*** Opening Data for the task ***

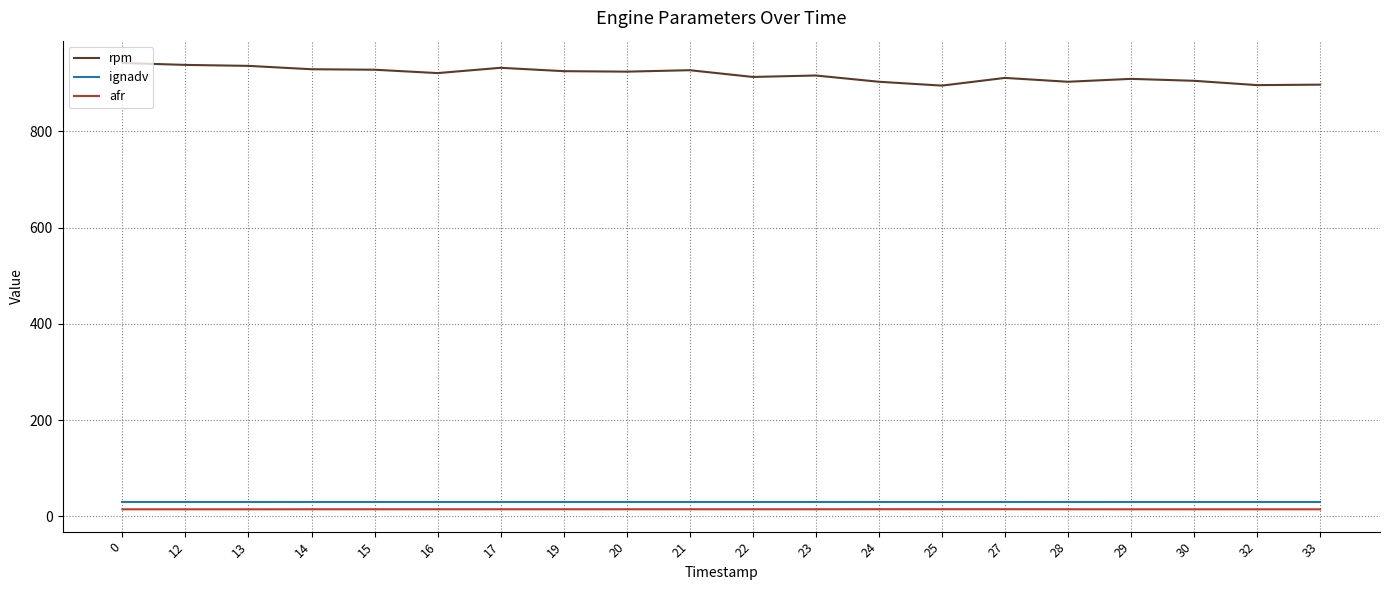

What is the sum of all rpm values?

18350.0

*** Closing Data for the task ***
*** Opening Data for the task ***

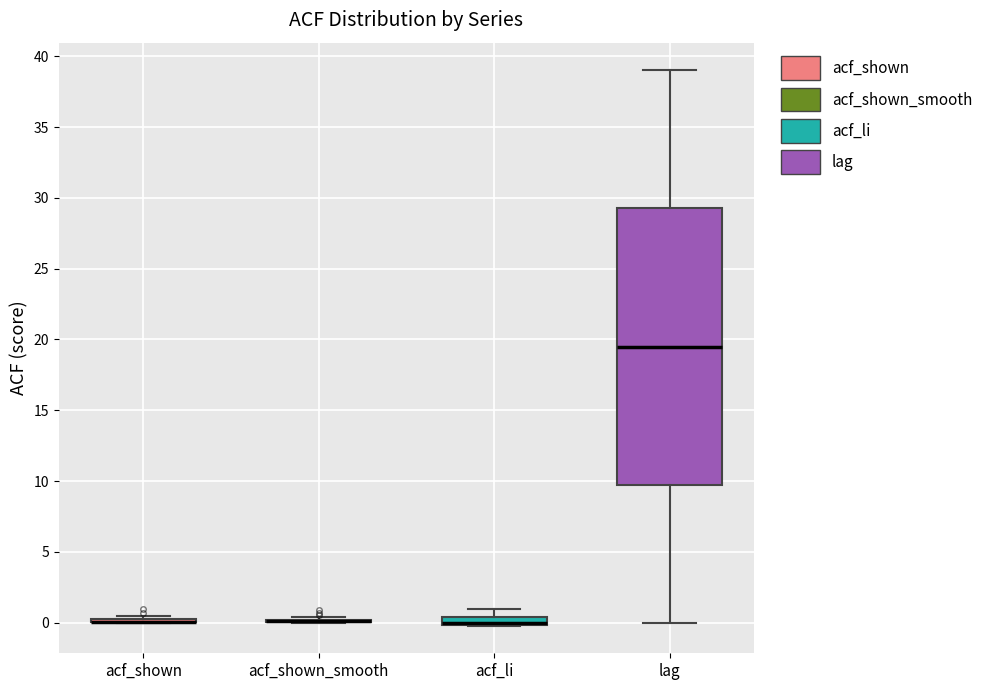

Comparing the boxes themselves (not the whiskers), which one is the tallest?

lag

*** Closing Data for the task ***
*** Opening Data for the task ***

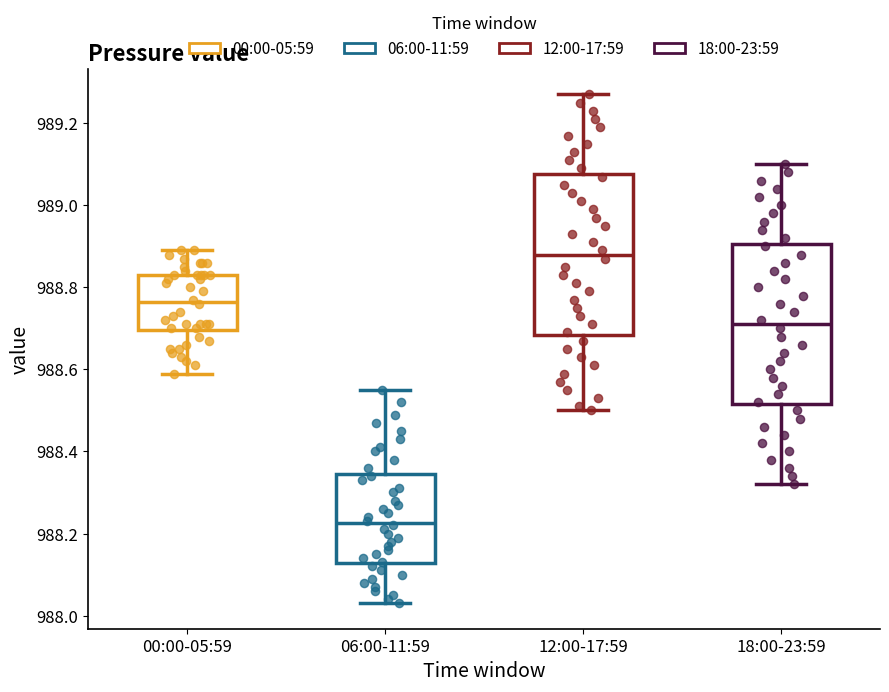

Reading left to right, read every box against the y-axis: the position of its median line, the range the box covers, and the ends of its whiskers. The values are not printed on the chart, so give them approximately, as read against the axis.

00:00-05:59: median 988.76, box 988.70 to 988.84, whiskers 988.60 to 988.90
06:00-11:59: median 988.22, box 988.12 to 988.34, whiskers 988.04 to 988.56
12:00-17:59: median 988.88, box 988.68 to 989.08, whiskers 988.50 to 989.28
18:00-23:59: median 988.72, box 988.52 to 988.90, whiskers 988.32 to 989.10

*** Closing Data for the task ***

Work required -
Retype the lines from the one containing "Reading left to" to the one containing "18:00-23:59: median 988.72, box", both included, with no changes.

Response box -
Reading left to right, read every box against the y-axis: the position of its median line, the range the box covers, and the ends of its whiskers. The values are not printed on the chart, so give them approximately, as read against the axis.

00:00-05:59: median 988.76, box 988.70 to 988.84, whiskers 988.60 to 988.90
06:00-11:59: median 988.22, box 988.12 to 988.34, whiskers 988.04 to 988.56
12:00-17:59: median 988.88, box 988.68 to 989.08, whiskers 988.50 to 989.28
18:00-23:59: median 988.72, box 988.52 to 988.90, whiskers 988.32 to 989.10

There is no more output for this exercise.